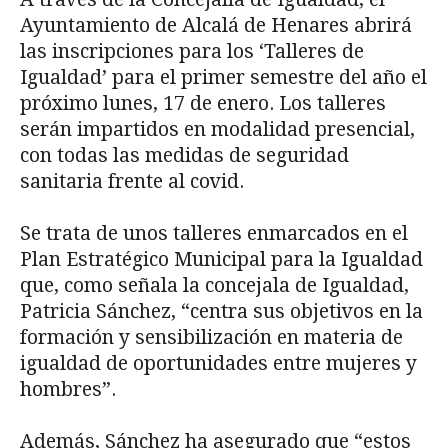
Ayuntamiento de Alcalá de Henares abrirá
las inscripciones para los ‘Talleres de
Igualdad’ para el primer semestre del año el
próximo lunes, 17 de enero. Los talleres
serán impartidos en modalidad presencial,
con todas las medidas de seguridad
sanitaria frente al covid.
Se trata de unos talleres enmarcados en el
Plan Estratégico Municipal para la Igualdad
que, como señala la concejala de Igualdad,
Patricia Sánchez, “centra sus objetivos en la
formación y sensibilización en materia de
igualdad de oportunidades entre mujeres y
hombres”.
Además, Sánchez ha asegurado que “estos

__EXERCISE DESCRIPTION__
Return every entry word for word, minus the pictures.

__WRITTEN REPLY__
Ayuntamiento de Alcalá de Henares abrirá
las inscripciones para los ‘Talleres de
Igualdad’ para el primer semestre del año el
próximo lunes, 17 de enero. Los talleres
serán impartidos en modalidad presencial,
con todas las medidas de seguridad
sanitaria frente al covid.
Se trata de unos talleres enmarcados en el
Plan Estratégico Municipal para la Igualdad
que, como señala la concejala de Igualdad,
Patricia Sánchez, “centra sus objetivos en la
formación y sensibilización en materia de
igualdad de oportunidades entre mujeres y
hombres”.
Además, Sánchez ha asegurado que “estos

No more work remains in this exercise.